Analysis of ovarian xenograft models indicated that 5 mg/kg CRLX101 three times weekly plus an antiangiogenic drug inhibited HIF-1 alpha more than bevacizumab (Avastin, Genentech), pazopanib (Votrient, GlaxoSmithKline), regorafenib (Stivarga, Bayer HealthCare) or ziv-aflibercept (Zaltrap, Sanofi Aventis) alone.

Researchers at the University of Pennsylvania Abramson Cancer Center evaluated CRLX101 plus bevacizumab in nine patients with renal cell carcinoma, which is associated with high levels of HIF-1 alpha.

Three patients (33%) demonstrated RECIST criteria for partial response with CRLX101 plus bevacizumab, compared with the 2% partial response rate reported in prior studies of bevacizumab alone. The three patients who demonstrated partial response, as well as a fourth who achieved stable disease, achieved longer PFS with this drug combination than with any other prior treatment regimen.

Researchers noted fewer adverse events of all grades in patients with renal cell carcinoma who received CRLX101 compared with published data on irinotecan and topotecan.

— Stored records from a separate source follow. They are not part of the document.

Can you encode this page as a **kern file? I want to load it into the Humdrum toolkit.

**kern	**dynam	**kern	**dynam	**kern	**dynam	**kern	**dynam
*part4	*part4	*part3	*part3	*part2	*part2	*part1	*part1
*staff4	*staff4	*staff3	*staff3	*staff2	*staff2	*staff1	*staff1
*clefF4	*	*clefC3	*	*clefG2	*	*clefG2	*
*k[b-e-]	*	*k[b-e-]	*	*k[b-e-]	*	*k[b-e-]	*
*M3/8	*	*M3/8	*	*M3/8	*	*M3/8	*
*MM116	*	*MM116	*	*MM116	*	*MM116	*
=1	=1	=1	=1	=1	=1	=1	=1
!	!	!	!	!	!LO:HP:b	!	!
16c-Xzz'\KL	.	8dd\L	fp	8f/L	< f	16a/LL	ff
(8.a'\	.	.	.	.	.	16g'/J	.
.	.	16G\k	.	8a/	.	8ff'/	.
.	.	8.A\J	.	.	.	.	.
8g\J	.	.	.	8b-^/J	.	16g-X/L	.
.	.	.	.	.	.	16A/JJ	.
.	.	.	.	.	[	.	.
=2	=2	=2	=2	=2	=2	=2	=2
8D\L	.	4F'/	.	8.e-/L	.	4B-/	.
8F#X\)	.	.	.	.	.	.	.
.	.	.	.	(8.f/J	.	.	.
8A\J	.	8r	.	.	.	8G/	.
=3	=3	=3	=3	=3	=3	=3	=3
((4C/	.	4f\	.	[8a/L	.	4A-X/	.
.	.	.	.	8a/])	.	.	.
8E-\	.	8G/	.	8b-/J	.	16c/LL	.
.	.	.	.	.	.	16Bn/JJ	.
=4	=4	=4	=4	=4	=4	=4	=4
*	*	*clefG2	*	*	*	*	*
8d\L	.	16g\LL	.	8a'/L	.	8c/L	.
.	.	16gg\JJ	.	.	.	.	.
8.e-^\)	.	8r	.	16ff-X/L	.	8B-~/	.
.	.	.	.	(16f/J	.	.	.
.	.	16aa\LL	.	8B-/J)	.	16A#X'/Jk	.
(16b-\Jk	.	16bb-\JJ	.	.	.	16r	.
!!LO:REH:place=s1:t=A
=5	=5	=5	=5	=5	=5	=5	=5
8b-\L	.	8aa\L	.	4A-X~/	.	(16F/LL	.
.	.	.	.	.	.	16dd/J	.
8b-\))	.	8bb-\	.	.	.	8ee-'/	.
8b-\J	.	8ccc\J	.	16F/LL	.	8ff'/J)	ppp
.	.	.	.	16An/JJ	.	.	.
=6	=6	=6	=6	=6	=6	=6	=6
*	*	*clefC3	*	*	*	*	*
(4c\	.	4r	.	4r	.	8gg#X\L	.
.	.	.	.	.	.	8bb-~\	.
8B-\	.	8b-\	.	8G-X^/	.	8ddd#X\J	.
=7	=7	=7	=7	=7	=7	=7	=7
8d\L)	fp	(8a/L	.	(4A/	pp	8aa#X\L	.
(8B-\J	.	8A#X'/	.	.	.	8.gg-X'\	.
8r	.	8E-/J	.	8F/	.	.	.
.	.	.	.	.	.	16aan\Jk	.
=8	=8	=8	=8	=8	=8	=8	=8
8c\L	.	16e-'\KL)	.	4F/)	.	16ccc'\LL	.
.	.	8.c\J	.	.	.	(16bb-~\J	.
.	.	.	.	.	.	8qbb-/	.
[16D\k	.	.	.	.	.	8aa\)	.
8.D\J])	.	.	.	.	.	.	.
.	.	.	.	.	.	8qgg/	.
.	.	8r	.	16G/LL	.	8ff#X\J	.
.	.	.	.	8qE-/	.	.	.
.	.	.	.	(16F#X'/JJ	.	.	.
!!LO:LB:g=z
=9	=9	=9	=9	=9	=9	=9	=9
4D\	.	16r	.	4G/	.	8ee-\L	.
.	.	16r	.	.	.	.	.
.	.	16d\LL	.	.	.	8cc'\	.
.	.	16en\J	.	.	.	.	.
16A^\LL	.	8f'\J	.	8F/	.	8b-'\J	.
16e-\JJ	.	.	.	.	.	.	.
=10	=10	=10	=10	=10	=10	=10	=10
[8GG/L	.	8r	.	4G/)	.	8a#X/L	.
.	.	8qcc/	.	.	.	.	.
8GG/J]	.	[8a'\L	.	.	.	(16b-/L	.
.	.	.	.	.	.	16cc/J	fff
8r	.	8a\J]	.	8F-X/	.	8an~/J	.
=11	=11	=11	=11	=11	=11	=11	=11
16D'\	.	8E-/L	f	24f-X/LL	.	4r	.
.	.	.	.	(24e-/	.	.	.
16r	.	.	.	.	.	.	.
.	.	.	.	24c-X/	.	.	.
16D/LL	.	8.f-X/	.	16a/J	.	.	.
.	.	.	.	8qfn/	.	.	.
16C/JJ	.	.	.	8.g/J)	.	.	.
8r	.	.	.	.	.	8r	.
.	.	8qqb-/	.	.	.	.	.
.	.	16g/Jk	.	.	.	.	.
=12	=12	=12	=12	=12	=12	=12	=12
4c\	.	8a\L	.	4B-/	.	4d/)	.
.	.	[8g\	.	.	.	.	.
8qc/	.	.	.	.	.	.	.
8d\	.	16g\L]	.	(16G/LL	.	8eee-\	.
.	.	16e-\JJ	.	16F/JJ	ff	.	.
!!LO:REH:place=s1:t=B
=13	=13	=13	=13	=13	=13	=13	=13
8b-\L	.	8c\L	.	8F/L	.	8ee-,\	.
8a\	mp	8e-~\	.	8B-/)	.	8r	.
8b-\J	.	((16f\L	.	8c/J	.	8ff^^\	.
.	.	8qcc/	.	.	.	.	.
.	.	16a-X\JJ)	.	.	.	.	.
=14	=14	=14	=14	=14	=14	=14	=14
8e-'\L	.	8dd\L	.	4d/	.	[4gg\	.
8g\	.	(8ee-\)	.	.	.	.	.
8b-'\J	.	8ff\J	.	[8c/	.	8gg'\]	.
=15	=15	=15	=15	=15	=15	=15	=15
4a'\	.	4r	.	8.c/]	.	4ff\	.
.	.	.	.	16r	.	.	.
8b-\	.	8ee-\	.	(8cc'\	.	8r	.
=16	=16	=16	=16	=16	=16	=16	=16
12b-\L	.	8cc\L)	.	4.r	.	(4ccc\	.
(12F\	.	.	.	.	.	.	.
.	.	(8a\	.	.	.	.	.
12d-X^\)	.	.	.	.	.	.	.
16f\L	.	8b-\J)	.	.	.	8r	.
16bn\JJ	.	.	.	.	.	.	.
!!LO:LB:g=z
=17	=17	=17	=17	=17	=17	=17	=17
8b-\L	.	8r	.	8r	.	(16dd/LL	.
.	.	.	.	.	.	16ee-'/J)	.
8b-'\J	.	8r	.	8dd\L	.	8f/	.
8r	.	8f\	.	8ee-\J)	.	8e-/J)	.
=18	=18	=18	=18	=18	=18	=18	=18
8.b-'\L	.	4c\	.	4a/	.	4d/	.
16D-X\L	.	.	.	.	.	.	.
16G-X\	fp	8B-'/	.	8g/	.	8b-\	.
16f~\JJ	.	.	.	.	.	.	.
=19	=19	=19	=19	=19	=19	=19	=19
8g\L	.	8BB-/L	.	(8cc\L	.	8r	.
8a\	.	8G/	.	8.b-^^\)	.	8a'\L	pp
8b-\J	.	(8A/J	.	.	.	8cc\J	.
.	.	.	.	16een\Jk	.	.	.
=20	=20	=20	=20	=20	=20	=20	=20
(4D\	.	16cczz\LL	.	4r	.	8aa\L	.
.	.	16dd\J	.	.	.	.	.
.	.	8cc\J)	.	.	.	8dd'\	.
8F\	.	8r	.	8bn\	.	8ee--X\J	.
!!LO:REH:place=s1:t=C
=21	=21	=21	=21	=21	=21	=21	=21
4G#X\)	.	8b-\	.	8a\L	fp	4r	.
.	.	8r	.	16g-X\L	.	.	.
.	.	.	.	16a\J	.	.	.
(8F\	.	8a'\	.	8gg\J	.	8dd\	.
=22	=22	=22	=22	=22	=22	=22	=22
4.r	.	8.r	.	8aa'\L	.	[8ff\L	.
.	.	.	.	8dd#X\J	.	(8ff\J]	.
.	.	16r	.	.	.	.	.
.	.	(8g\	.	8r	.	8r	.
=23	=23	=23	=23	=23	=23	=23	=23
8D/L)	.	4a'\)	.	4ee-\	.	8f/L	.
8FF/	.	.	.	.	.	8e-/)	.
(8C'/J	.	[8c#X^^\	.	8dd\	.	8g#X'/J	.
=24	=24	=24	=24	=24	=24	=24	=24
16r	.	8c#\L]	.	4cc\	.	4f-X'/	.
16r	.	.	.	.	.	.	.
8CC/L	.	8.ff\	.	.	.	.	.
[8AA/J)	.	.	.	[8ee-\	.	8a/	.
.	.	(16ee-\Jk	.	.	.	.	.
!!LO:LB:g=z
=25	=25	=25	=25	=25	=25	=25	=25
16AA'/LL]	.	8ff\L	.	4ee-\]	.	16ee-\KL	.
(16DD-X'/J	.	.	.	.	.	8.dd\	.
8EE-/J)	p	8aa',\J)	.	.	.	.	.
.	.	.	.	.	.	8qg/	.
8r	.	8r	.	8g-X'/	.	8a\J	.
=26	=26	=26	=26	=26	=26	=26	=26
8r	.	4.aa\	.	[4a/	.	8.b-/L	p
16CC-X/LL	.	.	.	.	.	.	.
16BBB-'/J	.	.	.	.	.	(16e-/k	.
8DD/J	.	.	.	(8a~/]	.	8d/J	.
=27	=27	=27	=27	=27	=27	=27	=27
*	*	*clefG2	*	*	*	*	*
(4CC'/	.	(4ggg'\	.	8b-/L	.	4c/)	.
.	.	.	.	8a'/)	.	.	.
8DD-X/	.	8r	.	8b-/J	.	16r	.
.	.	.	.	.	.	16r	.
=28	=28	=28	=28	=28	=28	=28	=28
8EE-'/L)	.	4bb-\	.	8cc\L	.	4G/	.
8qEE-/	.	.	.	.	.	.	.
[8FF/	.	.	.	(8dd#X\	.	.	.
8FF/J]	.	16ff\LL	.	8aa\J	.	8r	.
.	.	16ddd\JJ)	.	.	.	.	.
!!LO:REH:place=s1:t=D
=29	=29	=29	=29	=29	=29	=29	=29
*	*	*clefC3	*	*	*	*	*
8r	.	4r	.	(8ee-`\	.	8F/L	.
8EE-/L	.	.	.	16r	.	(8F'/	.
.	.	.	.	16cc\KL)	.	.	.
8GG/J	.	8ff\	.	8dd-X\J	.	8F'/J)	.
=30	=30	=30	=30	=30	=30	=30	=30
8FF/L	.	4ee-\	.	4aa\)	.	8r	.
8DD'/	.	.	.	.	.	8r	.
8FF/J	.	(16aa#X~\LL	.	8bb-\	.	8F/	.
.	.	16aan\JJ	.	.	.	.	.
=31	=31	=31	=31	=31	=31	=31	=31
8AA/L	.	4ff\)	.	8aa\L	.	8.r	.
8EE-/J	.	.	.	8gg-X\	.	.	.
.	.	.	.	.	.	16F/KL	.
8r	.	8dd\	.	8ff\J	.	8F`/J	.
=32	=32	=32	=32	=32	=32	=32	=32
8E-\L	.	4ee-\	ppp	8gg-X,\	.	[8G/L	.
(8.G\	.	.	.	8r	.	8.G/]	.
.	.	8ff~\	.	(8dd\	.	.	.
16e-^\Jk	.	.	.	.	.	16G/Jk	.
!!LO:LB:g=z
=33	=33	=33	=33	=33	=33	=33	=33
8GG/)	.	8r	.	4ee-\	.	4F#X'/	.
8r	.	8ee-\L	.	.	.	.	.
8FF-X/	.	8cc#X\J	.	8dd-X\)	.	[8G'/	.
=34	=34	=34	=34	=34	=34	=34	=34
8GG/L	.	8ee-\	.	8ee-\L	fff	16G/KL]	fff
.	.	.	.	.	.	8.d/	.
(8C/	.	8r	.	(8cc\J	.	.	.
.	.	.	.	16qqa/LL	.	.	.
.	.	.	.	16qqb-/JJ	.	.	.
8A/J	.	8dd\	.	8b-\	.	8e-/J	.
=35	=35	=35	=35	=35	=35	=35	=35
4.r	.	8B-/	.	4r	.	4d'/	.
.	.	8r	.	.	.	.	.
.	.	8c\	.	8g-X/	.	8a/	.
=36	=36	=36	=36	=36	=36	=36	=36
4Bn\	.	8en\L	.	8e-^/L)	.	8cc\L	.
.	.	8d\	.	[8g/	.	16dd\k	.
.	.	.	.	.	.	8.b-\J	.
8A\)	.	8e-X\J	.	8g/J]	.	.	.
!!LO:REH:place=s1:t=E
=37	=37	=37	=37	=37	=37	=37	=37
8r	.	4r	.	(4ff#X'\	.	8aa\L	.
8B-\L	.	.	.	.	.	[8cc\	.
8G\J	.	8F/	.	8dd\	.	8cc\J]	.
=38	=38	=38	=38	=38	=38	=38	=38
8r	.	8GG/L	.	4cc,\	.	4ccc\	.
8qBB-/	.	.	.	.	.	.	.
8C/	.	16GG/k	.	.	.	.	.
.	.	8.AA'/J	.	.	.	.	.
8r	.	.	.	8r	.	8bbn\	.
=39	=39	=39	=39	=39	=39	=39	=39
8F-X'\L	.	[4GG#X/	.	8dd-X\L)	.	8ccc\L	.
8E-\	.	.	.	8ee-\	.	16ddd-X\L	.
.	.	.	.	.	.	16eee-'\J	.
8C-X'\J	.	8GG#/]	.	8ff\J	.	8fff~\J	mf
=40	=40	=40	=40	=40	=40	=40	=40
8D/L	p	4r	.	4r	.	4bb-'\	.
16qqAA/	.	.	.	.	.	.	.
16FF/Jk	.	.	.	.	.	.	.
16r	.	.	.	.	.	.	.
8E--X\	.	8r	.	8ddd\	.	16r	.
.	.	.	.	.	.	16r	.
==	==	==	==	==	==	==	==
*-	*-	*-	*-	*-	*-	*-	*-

Further trials evaluating the novel agent in patients with small–cell lung cancer, ovarian cancer and neoadjuvant rectal cancer are underway, Eliasof said.

For more information:

Eliasof S. Abstract #PR09/B1. Presented at: International Conference on Molecular Targets and Cancer Therapeutics; Oct. 19-23; Boston, Mass.

Disclosure: Eliasof reports employment with and stock ownership in Cerulean Pharma Inc.